Metal flakes in the oil. Engine seized...on national backorder....

- Jessica H., Lehigh Acres, FL, US

problem #4

Jun 252018

Tucson 2.4L

  • Automatic transmission
  • 73,000 miles

Driving down a street 35 mph, engine made loud sound all the lights came on and car shuddered and would not drive. Moved to side of road and towed to dealership. The engine seized. Not repairable. Dealership and manufacture refused to help in any way despite known problem.

Eventually traded in as cost to replace engine with used engine (no new ones available) was prohibitive. Received trade in of $3500 Blue book value $9000.

That fantastic warranty they advertise everywhere is only available to original owner-they don't advertise that anywhere! Manufacturer did not care. Dealership offered to sell us new car.

Wouldn't buy an air freshener from these fools.

- Jody U., Waxhaw, US

problem #3

Jun 052018

Tucson MBS

  • Automatic transmission
  • 111,000 miles

There was no warning sign, the engine was making a quiet knocking noise and 35 minutes after that the knocking noise got louder and the whole car started shaking. After I turned the car off oil went everywhere.

- Nicole A., Rosenberg, US

problem #2

Apr 172018

Tucson 4 Door Station Wagon 2.1L V4

  • Automatic transmission
  • 107,497 miles

I have had nothing but problems with the 2013 Hyundai Tucson since I financed it new off the lot. This one is the worst though. I just found out that the axle caused the engine to fail and cause a piston to shoot right out and all the oil leak out. Now there's a crack in the engine and it has to be replaced at my expense!!! I am not impressed and even the insurance company is saying that it is mechanical defect/failure that is the cause of this. Hyundai better pay or they will never hear the end of my complaints.

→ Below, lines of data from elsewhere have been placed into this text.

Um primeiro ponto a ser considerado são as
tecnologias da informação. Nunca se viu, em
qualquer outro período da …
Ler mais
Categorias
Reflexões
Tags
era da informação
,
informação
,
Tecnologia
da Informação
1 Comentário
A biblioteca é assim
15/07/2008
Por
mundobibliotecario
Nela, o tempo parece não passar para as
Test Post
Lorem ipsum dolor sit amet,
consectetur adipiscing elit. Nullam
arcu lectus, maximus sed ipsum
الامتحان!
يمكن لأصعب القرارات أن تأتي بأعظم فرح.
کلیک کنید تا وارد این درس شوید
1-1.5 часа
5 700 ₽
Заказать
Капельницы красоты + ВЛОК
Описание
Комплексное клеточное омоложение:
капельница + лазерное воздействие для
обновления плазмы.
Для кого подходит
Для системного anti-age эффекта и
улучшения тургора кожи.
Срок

- Melanie W., Surrey, BC, Canada

problem #1

Mar 122018

Tucson Limited Edition

  • Automatic transmission
  • 67,000 miles

I am writing in response to the recent issues I am having with my 2013 Tucson. It is currently sitting (because it is unable to start) at a Hyundai dealership. I was told from Hyundai customer service to have it towed there due to the engine trouble I am having with the car, and did so on March 16, 2018.

I do not feel that the complete engine failure is due to any negligence on my part. I have always kept up with regular maintenance on the car including oil changes. I chose to purchase a Hyundai because of their known reliability and safety. These are most important when choosing a vehicle to own, and I felt Hyundai was top in both those categories. I have two young girls to keep safe.

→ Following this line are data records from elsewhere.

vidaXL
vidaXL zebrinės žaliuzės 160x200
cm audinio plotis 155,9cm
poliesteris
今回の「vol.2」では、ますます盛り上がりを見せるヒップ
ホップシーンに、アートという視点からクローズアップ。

However Hyundai has proven to not be. One moment I was able to drive my Tuscon and then the next moment I am unable to start it and am looking at a cost to fix it at well over $5000.00.Auto Nation has looked at the car as has stated that there are complications with the CVT gear and the Timing Chain. Hence the reason the car no longer can start and needs to be fixed.

I feel that the engine problems need to be addressed and paid for by Hyundai due to manufacturer’s error. I have tried to facilitate these issues by speaking directly with Hyundai customer service. Every time I have called, I have spoken to a different customer service representative and given a different case number. Despite explaining to a new person the details of the process I am going through, each representatives has had a different excuse as to what will happen in repairing my car. There has been no consistency on your end.

My family and I have been loyal customers of Hyundai for years. In return, I would expect Hyundai to be available for assistance in this matter.